Short-answer chart tasks
Start of Block
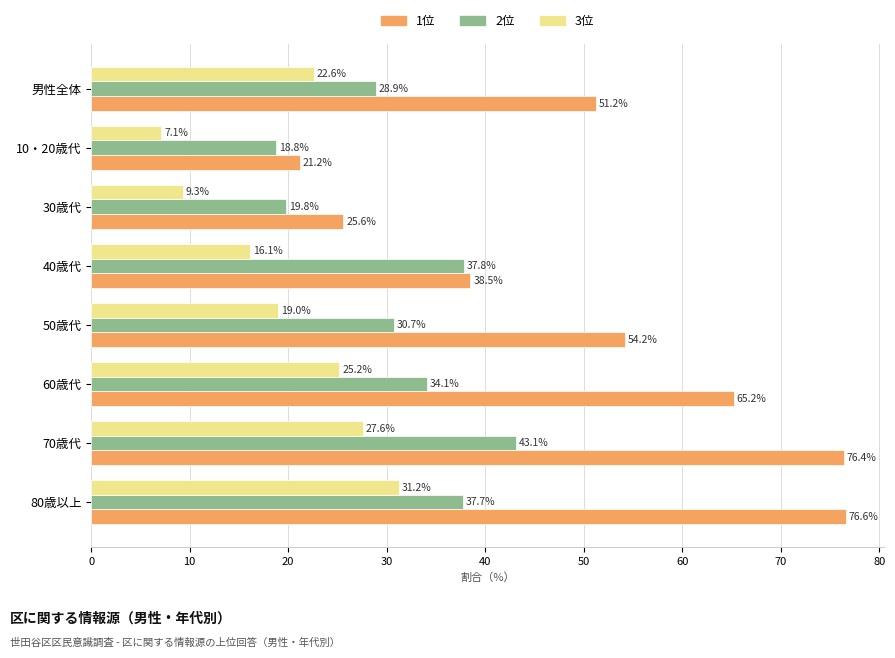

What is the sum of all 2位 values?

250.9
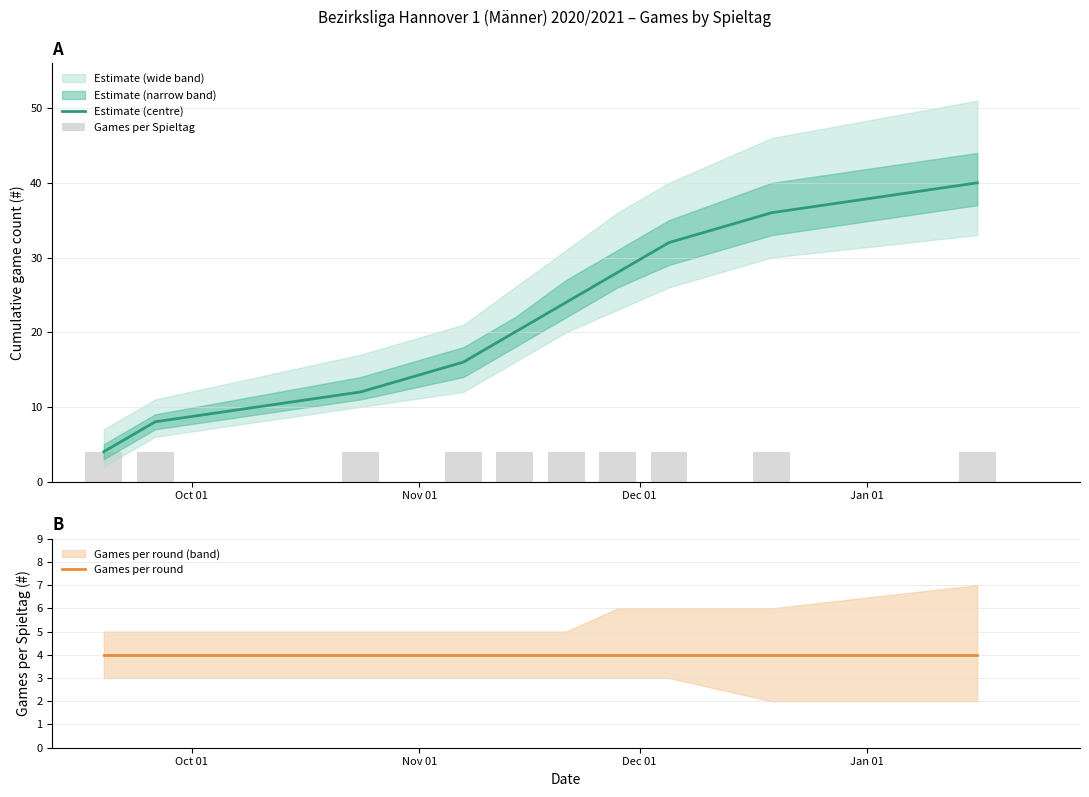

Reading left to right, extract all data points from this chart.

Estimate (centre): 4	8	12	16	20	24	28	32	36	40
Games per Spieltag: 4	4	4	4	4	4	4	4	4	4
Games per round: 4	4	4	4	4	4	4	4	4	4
End of Block
Transcribe verbatim everything from the line containing "Reading left to" down to the end of the items.

#### [Solution to the exercise]
Reading left to right, extract all data points from this chart.

Estimate (centre): 4	8	12	16	20	24	28	32	36	40
Games per Spieltag: 4	4	4	4	4	4	4	4	4	4
Games per round: 4	4	4	4	4	4	4	4	4	4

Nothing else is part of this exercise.